| DATA UNDER STUDY |
######
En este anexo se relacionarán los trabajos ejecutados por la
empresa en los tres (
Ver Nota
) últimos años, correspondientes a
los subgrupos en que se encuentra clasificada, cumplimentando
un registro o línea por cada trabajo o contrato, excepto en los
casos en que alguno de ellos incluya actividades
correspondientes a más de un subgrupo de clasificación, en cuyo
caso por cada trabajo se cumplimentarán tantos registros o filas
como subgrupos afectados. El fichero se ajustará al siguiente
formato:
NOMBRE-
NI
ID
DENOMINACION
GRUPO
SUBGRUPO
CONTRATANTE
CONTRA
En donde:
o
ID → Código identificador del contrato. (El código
######
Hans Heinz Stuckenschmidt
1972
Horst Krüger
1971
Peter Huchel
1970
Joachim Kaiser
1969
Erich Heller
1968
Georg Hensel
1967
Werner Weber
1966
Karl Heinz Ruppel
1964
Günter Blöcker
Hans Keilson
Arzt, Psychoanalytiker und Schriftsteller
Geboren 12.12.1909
######
| YOUR OBJECTIVE |
Copy the data word for word, line by line, from the line with "En este anexo" to the line with "ID → Código", including both of those lines.

| ANSWER SECTION |
En este anexo se relacionarán los trabajos ejecutados por la
empresa en los tres (
Ver Nota
) últimos años, correspondientes a
los subgrupos en que se encuentra clasificada, cumplimentando
un registro o línea por cada trabajo o contrato, excepto en los
casos en que alguno de ellos incluya actividades
correspondientes a más de un subgrupo de clasificación, en cuyo
caso por cada trabajo se cumplimentarán tantos registros o filas
como subgrupos afectados. El fichero se ajustará al siguiente
formato:
NOMBRE-
NI
ID
DENOMINACION
GRUPO
SUBGRUPO
CONTRATANTE
CONTRA
En donde:
o
ID → Código identificador del contrato. (El código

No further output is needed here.